The thermal conductivity of a sintered compact of the powder is
compromised if the amount of metal impurities exceeds this range.
In particular, the content respectively of Group IV elements such
as Si, and elements of the iron family, such as Fe, which as metal
impurities have a serious worsening effect on the thermal
conductivity of a sintered compact, is advisably 500 ppm or
less.
[0045] Because AlN is not a readily sinterable material, adding a
sintering promoter to the AlN raw-material powder is advisable. The
sintering promoter added preferably is a rare-earth element
compound. Since rare-earth element compounds during sintering react
with aluminum oxides or aluminum oxynitrides present on the surface
of the particles of the aluminum nitride powder, acting to promote
densification of the aluminum nitride and to eliminate oxygen being
a causative factor that worsens the thermal conductivity of the
aluminum nitride sintered part, they enable the thermal
conductivity of the aluminum nitride sintered part to be
improved.
[0046] Yttrium compounds, whose oxygen-eliminating action is
particularly pronounced, are preferable rare-earth element
compounds. The amount added is preferably 0.01 to 5 wt. %. Less
than 0.01 wt. % would rule out producing ultra-fine sintered
materials, along with which the thermal conductivity of the
sintered parts would be compromised. Added amounts in excess of 5
wt. % on the other hand lead to sintering promoter being present at
the grain boundaries in the aluminum nitride sintered part, and
consequently, if the compact is employed under a corrosive
atmosphere, the sintering promoter present along the grain
boundaries gets etched, becoming a source of loosened grains and
particles. More preferably the amount of sintering promoter added
is 1 wt. % or less. Being less than 1 wt. %, the sintering promoter
will no longer be present even at the grain boundary triple points,
which improves the corrosion resistance.
[0047] To characterize the rare-earth compounds further: oxides,
nitrides, fluorides, and stearic oxide compounds may be employed.
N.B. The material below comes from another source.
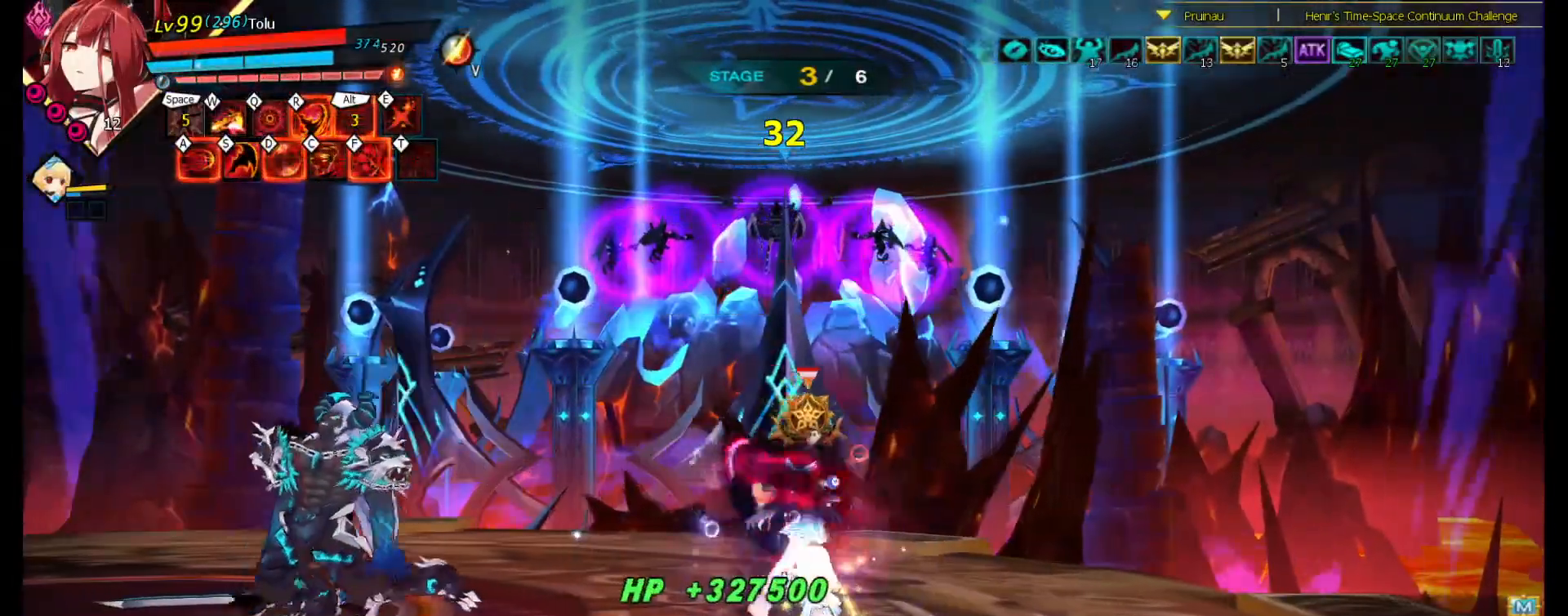
{"keys": [], "events": [[167, "s", "down"], [233, "s", "up"]]}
Among these, oxides, being inexpensive and readily obtainable, are
preferable. By the same token, stearic oxide compounds are
especially suitable since they have a high affinity for organic
solvents, and if the aluminum nitride raw-material powder,
sintering promoter, etc. are to be mixed together in an organic
solvent, the fact that the sintering promoter is a stearic oxide
compound will heighten the miscibility.
[0048] Next, a predetermined volume of solvent, a binder, and
further, a dispersing agent or a coalescing agent as needed, are
added to the aluminum nitride raw-material powder and powdered
sintering promoter, and the mixture is blended together. Possible
mixing techniques include ball-mill mixing and mixing by
ultrasound. Mixing techniques of this sort allow a raw-material
slurry to be produced.
[0049] The obtained slurry is molded, and the molded product is
sintered to yield a sintered aluminum-nitride part. Co-firing and
metallization are two possible methods as a way of doing this.
[0050] Metallization will be described first. Granules are prepared
from the slurry by spray-drying it, or by means of a similar
technique. The granules are inserted into a predetermined mold and
subject to press-molding. The pressing pressure therein desirably
is 0.1 t/cm.sup.2 or more. With pressure less than 0.1 t/cm.sup.2,
sufficient strength in the molded part cannot be produced in most
cases, making the piece liable to break in handling.
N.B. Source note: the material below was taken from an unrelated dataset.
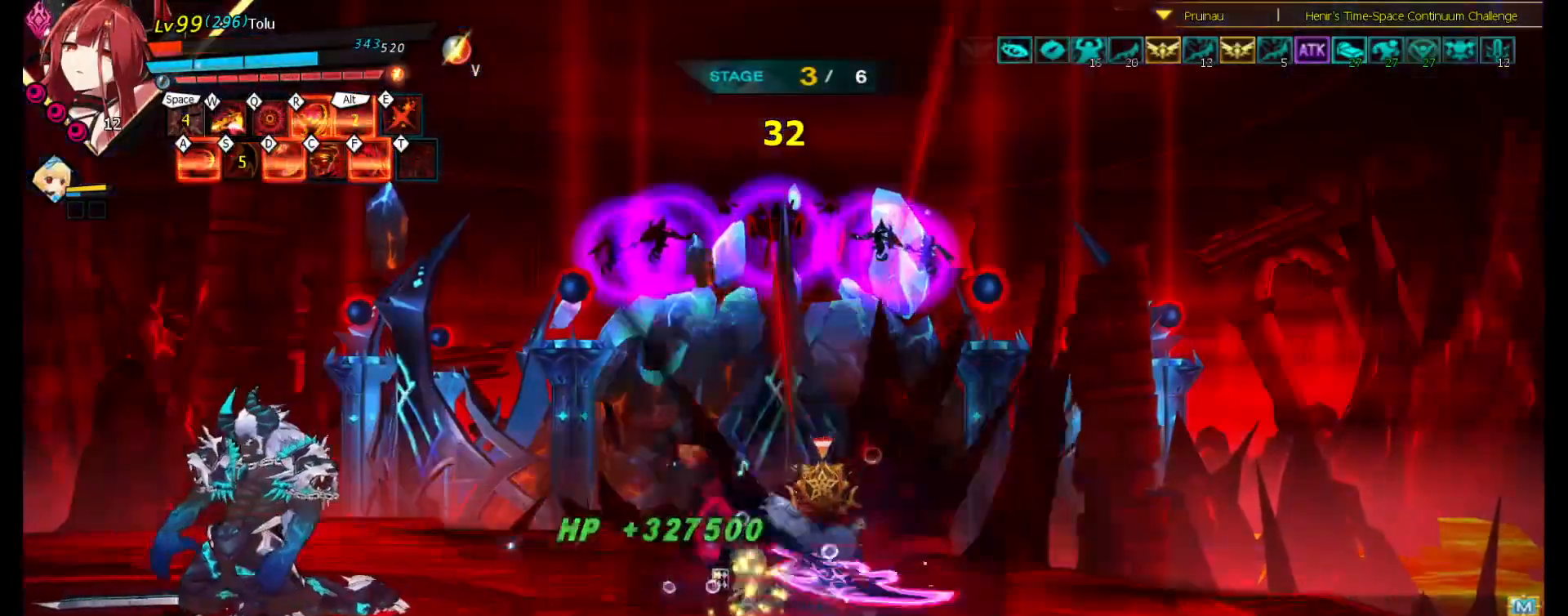
{"keys": [], "events": []}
[0051] Although the density of the molded part will differ
depending on the amount of binder contained and on the amount of
sintering promoter added, the density is preferably 1.5 g/cm.sup.3
or more. A density of less than 1.5 g/cm.sup.3 would mean a
relatively large distance between particles in the raw-material
powder, which would hinder the progress of the sintering. At the
same time, the molded product density preferably is 2.5 g/cm.sup.3
or less. Densities of more than 2.5 g/cm.sup.3 would rule out
sufficiently eliminating the binder from within the molded product
in the degreasing process of the ensuing manufacturing procedure.
It would consequently prove difficult to produce an ultrafine
sintered part as described earlier.
[0052] Next, the molded product is heated within a non-oxidizing
atmosphere to put it through a degreasing process. Carrying out the
degreasing process under an oxidizing atmosphere such as air would
degrade the thermal conductivity of the sinter, because the AlN
powder would become superficially oxidized. For the non-oxidizing
ambient gases, nitrogen and argon are preferable. The heating
temperature in the degreasing process is preferably 500.degree. C.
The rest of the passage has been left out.